L’uomo dal fiore in bocca al Teatro Quirino, la bellezza della quotidiana banalità
Un assordante strepito di tuono squarcia il silenzio della platea e dà inizio al persistente temporale che accompagnerà tutto lo spettacolo. Comincia con questa battente (e reale) pioggia la travolgente rappresentazione de L’uomo dal fiore in bocca…e non solo di Pirandello, rivisitato, diretto e interpretato dal talentuoso Gabriele Lavia, attore e regista tra i più rappresentativi del teatro italiano degli ultimi quarant’anni. Il breve atto unico, in scena al Teatro Quirino fino al 18 dicembre, riprende non solo la nota opera teatrale pirandelliana, ma come suggerisce lo stesso titolo con l’aggiunta di quel …non solo, è arricchito da brani di altre novelle del drammaturgo siciliano che, come La morte addosso da cui l’opera è tratta, affrontano i temi cari a Pirandello, ovvero l’incomunicabilità tra gli individui, il rapporto tra uomo e donna (in modo particolare quello tormentato tra marito e moglie), il bisogno di esorcizzare le paure attraverso l’uso della maschera, e soprattutto la questione della morte, pressoché onnipresente in tutta la sua opera. Oltre all’uomo dal fiore in bocca magistralmente interpretato da un convincente Lavia, gli altri protagonisti sono un “uomo pacifico” dall’esistenza anonima e convenzionale (Michele Demaria) e una donna che si vede passare come un’ombra al di là della vetrata sullo sfondo (Barbara Alesse) che suggerisce la moglie dell’uomo e che è al contempo simbolo di morte, “donna e morte sono infatti figure inscindibili, quasi sovrapposte per Pirandello”.
La rappresentazione si svolge interamente all’interno di una sala d’aspetto di una stazione ferroviaria, riprodotta nei minimi dettagli da Alessandro Camera che ha creato un’imponente scenografia con tanto di polvere sui lampadari, talmente verosimile da rendere assolutamente impercettibile il confine tra realtà e finzione. Il pacifico avventore, a causa del temporale e dei numerosi pacchetti che porta con sé, perde il treno ed è costretto ad aspettare quello successivo nella sala d’aspetto insieme all’uomo che già si trovava lì seduto. Nelle due ore di attesa i due cominciano a colloquiare per ammazzare il tempo, ma la conversazione assume ben presto contorni profondi e complessi. Sotto un incombente orologio senza lancette e con il rumore di sottofondo di una pioggia battente, l’uomo si rivela all’avventore fino a confidargli ciò che lo affligge: una forma tumorale sul labbro (il fiore in bocca, come delicatamente lo definisce) che gli lascia poco tempo da vivere, inducendolo dunque ad indagare il mistero della vita e della morte con appassionata lucidità, a penetrarne l’essenza e riscoprire la bellezza e l’importanza di tutti quegli aspetti della vita apparentemente insignificanti e banali che riempiono ogni momento dell’esistenza.
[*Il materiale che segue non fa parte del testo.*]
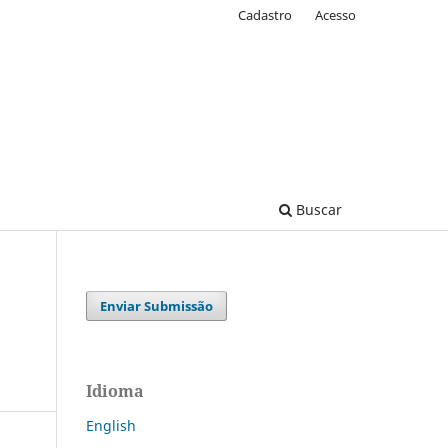
Cadastro
Acesso
Buscar
Enviar Submissão
Idioma
English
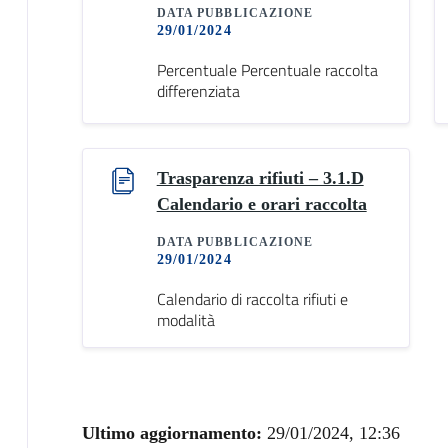
DATA PUBBLICAZIONE
29/01/2024
Percentuale Percentuale raccolta
differenziata
Trasparenza rifiuti – 3.1.D
Calendario e orari raccolta
DATA PUBBLICAZIONE
29/01/2024
Calendario di raccolta rifiuti e
modalità
Ultimo aggiornamento:
29/01/2024, 12:36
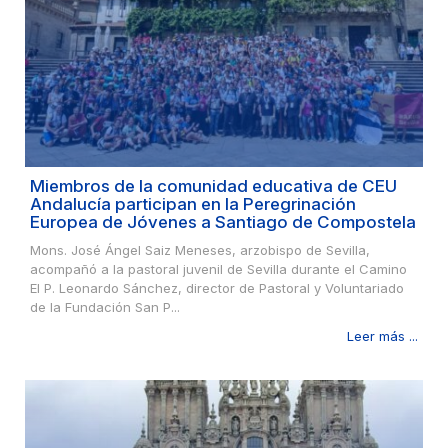
Miembros de la comunidad educativa de CEU
Andalucía participan en la Peregrinación
Europea de Jóvenes a Santiago de Compostela
Mons. José Ángel Saiz Meneses, arzobispo de Sevilla,
acompañó a la pastoral juvenil de Sevilla durante el Camino
El P. Leonardo Sánchez, director de Pastoral y Voluntariado
de la Fundación San P...
Leer más ...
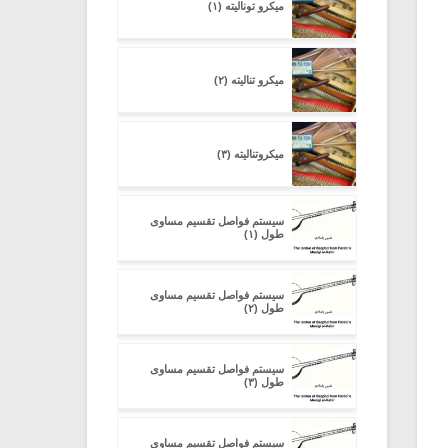
میکرو تونالیته (۱)
میکرو تنالیته (۲)
میکروتنالیته (۳)
سیستم فواصل تقسیم مساوی
طول (۱)
سیستم فواصل تقسیم مساوی
طول (۲)
سیستم فواصل تقسیم مساوی
طول (۳)
سیستم فواصل تقسیم مساوی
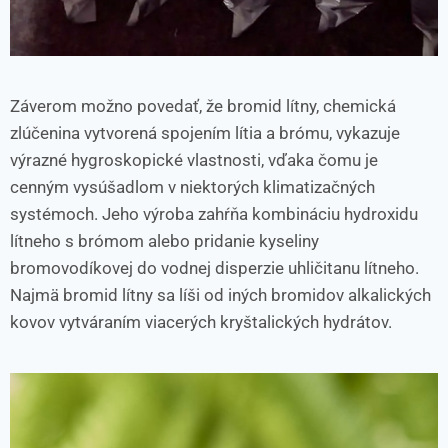
Záverom možno povedať, že bromid lítny, chemická
zlúčenina vytvorená spojením lítia a brómu, vykazuje
výrazné hygroskopické vlastnosti, vďaka čomu je
cenným vysúšadlom v niektorých klimatizačných
systémoch. Jeho výroba zahŕňa kombináciu hydroxidu
lítneho s brómom alebo pridanie kyseliny
bromovodíkovej do vodnej disperzie uhličitanu lítneho.
Najmä bromid lítny sa líši od iných bromidov alkalických
kovov vytváraním viacerých kryštalických hydrátov.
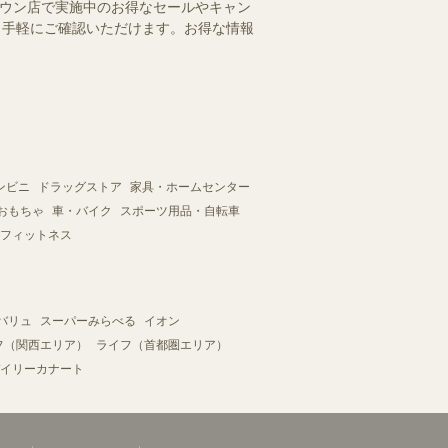
タウン店で実施中のお得なセールやキャン
を、手軽にご確認いただけます。お得な情報
ンビニ
ドラッグストア
家具・ホームセンター
おもちゃ
車・バイク
スポーツ用品・自転車
フィットネス
バリュ
スーパーみらべる
イオン
フ（関西エリア）
ライフ（首都圏エリア）
イリーカナート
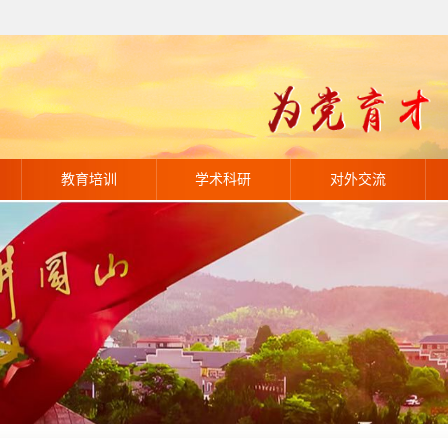
教育培训
学术科研
对外交流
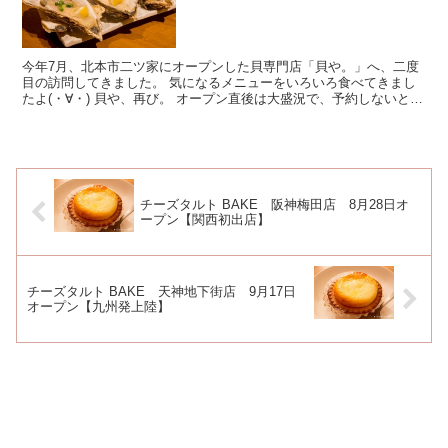
今年7月、北本市二ツ家にオープンした貝専門店「貝や。」へ、二度
目の訪問してきました。 気になるメニューをいろいろ食べてきまし
たよ(・∀・) 貝や、再び。 オープン直後は大盛況で、予約しないと入
れないくらいの人気だった「貝や。」 ...
チーズタルト BAKE 阪神梅田店 8月28日オ
ープン【関西初出店】
チーズタルト BAKE 天神地下街店 9月17日
オープン【九州発上陸】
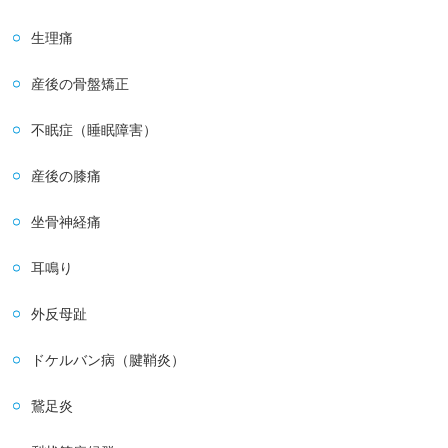
生理痛
産後の骨盤矯正
不眠症（睡眠障害）
産後の膝痛
坐骨神経痛
耳鳴り
外反母趾
ドケルバン病（腱鞘炎）
鵞足炎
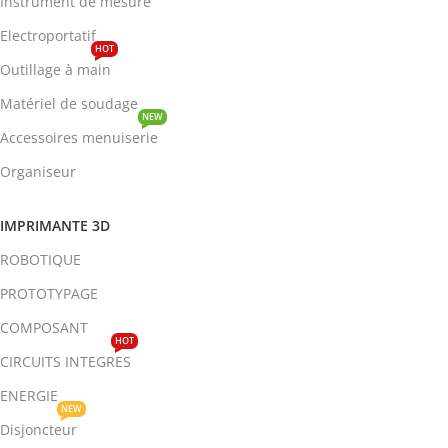
Instrument de mesure
Electroportatif
HOT
Outillage à main
Matériel de soudage
NEW
Accessoires menuiserie
Organiseur
IMPRIMANTE 3D
ROBOTIQUE
PROTOTYPAGE
COMPOSANT
HOT
CIRCUITS INTEGRES
ENERGIE
NEW
Disjoncteur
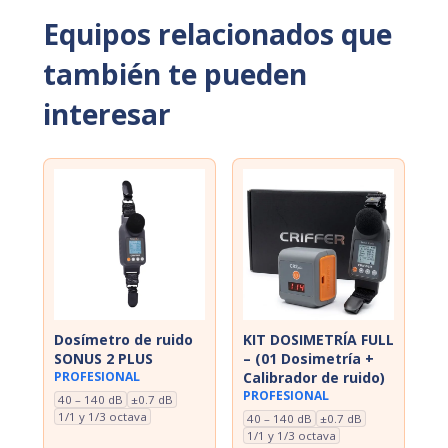
Equipos relacionados que
también te pueden
interesar
Dosímetro de ruido
KIT DOSIMETRÍA FULL
SONUS 2 PLUS
– (01 Dosimetría +
PROFESIONAL
Calibrador de ruido)
PROFESIONAL
40 – 140 dB
±0.7 dB
1/1 y 1/3 octava
40 – 140 dB
±0.7 dB
1/1 y 1/3 octava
L’imminente vicinanza della fine fa cogliere all’uomo la meraviglia dei più minuti gesti quotidiani, come la minuzia dei commessi di negozio nell’impacchettare la merce venduta. Un’urgente meditazione sulla vita che è di conseguenza intima e intensa considerazione sulla morte, sul suo mistero e sulla necessità di esorcizzarla, sull’enigma della Donna come essere irrinunciabile e sull’incanto di certi piccoli particolari che nella loro banalità conferiscono senso stesso all’esistenza.
In questo spettacolo tutto è incredibilmente reale: la stazione, gli spari, il treno che parte, la pioggia e i tuoni, i vestiti bagnati dei personaggi e quel senso di inadeguatezza che tutto pervade, nell’incapacità di spiegare l’insensatezza e la meraviglia di questa esistenza, sforzo del tutto inutile per noi comuni mortali poiché come scriveva lo stesso Luigi Pirandello “la vita non si spiega, si vive”.